Records excerpted from a collection:
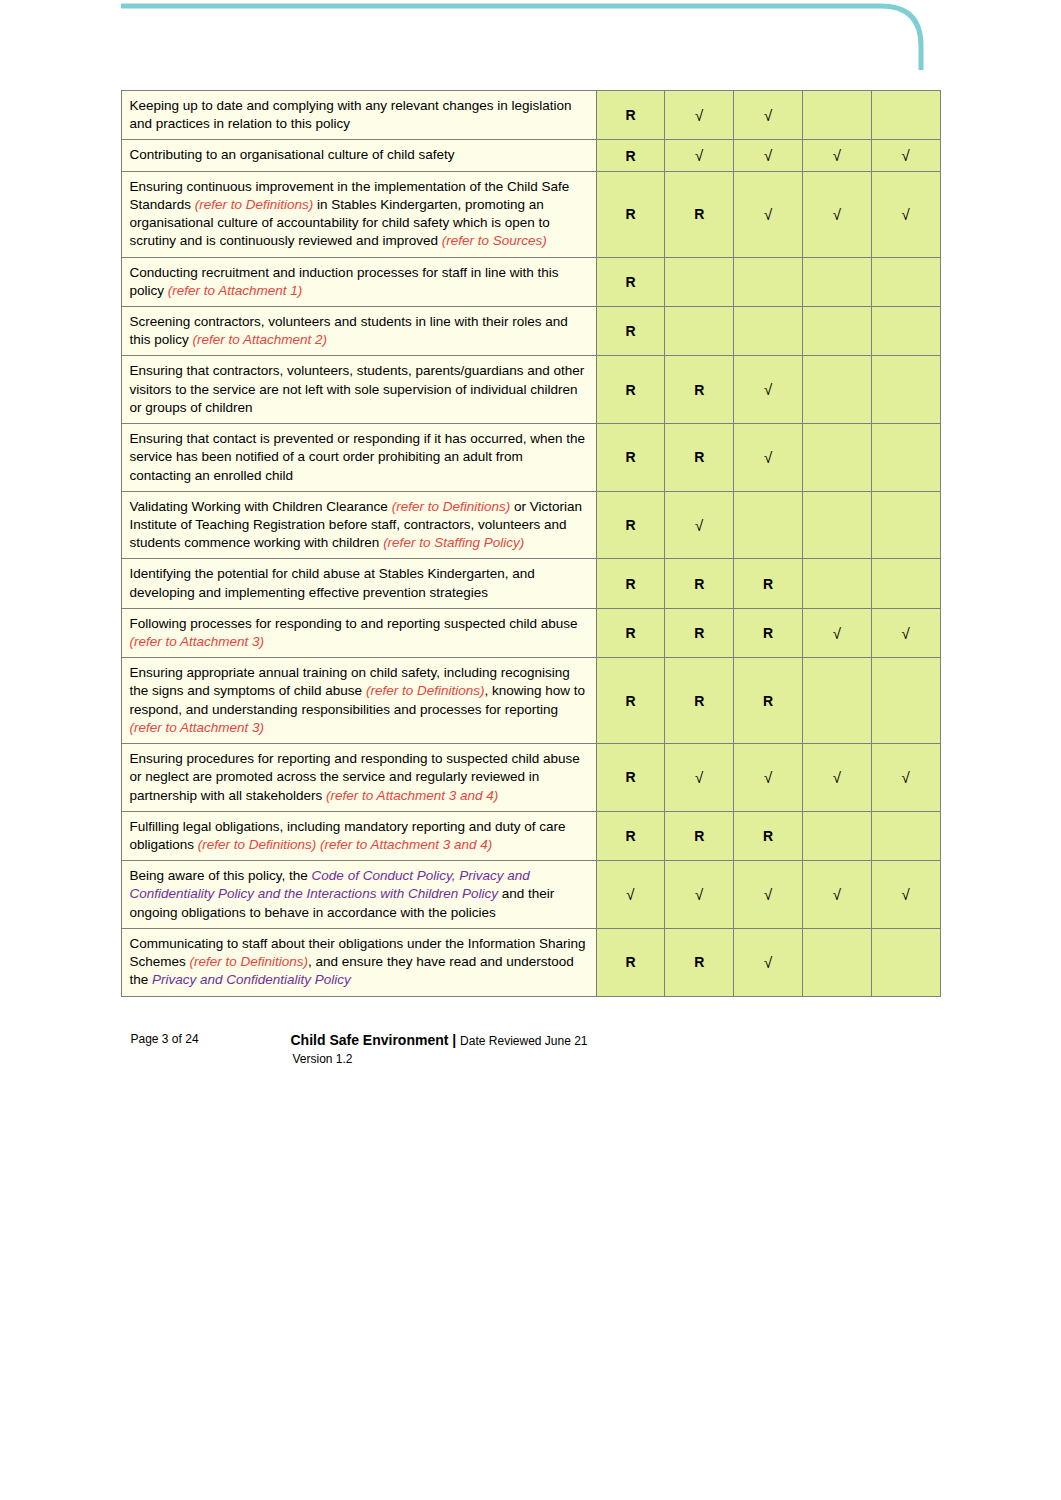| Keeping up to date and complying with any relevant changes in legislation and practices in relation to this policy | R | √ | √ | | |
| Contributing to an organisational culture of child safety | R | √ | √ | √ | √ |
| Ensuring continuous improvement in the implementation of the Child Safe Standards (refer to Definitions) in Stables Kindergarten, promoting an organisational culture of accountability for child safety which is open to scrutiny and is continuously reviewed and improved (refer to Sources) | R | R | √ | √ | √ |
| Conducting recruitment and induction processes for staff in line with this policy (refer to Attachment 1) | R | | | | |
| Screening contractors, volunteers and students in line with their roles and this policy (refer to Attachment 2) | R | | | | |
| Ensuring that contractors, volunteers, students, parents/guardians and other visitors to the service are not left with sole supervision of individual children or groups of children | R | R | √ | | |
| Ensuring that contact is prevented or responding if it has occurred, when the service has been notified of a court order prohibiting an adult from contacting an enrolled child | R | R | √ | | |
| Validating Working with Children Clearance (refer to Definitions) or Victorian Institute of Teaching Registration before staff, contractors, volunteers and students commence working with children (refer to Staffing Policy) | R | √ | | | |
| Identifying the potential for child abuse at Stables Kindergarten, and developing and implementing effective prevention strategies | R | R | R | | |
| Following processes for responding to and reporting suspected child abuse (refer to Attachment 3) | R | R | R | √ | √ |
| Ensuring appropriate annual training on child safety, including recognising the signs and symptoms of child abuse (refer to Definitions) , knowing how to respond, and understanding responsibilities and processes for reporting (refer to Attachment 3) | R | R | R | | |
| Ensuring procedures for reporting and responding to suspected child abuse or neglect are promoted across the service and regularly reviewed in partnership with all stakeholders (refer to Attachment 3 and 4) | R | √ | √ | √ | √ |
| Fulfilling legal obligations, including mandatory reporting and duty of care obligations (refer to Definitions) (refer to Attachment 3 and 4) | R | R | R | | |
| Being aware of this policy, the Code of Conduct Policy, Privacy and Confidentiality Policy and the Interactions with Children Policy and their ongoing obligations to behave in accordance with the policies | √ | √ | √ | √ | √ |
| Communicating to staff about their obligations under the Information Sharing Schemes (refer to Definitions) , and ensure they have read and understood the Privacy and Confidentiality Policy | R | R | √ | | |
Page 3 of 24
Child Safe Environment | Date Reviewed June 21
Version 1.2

--

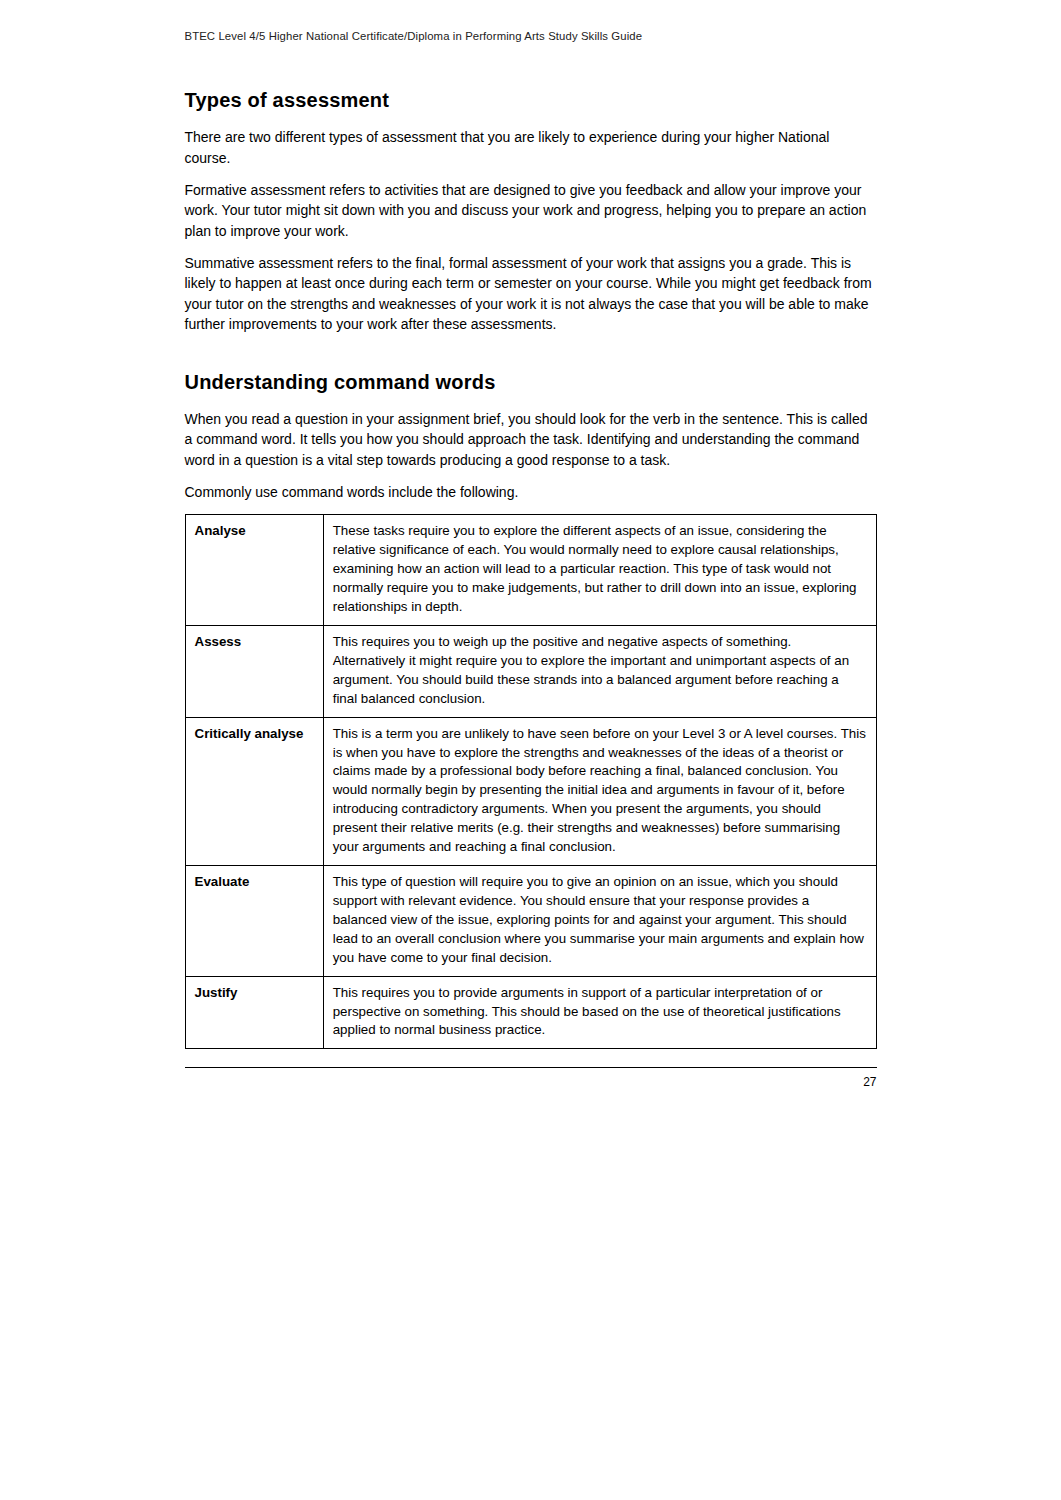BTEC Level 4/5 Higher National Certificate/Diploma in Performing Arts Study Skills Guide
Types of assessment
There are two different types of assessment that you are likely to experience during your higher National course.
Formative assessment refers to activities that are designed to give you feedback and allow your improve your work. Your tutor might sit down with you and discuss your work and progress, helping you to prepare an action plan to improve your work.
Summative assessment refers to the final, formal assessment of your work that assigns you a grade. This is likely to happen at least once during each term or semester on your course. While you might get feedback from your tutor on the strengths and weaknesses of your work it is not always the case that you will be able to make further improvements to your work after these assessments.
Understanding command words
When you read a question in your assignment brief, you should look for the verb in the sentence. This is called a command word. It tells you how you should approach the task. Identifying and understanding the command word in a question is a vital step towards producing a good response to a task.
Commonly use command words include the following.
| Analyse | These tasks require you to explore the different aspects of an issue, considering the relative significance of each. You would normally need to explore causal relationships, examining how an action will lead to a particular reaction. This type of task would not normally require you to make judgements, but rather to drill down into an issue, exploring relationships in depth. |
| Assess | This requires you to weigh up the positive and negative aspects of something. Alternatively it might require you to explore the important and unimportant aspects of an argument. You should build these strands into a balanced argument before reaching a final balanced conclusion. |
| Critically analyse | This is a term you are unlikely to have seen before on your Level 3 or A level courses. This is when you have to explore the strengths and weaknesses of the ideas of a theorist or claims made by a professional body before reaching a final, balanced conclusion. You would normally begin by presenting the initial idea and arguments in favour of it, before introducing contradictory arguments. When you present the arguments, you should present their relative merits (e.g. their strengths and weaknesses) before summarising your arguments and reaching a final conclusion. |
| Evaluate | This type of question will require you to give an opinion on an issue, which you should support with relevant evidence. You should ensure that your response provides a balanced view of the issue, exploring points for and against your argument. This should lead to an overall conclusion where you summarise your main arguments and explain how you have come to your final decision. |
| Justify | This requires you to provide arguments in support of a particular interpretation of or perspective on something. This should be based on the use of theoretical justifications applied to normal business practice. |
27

◆ **Task objective**
Find the string "support" in the data. Report each line it appears in.

◆ **Exercise output**
| Evaluate | This type of question will require you to give an opinion on an issue, which you should support with relevant evidence. You should ensure that your response provides a balanced view of the issue, exploring points for and against your argument. This should lead to an overall conclusion where you summarise your main arguments and explain how you have come to your final decision. |
| Justify | This requires you to provide arguments in support of a particular interpretation of or perspective on something. This should be based on the use of theoretical justifications applied to normal business practice. |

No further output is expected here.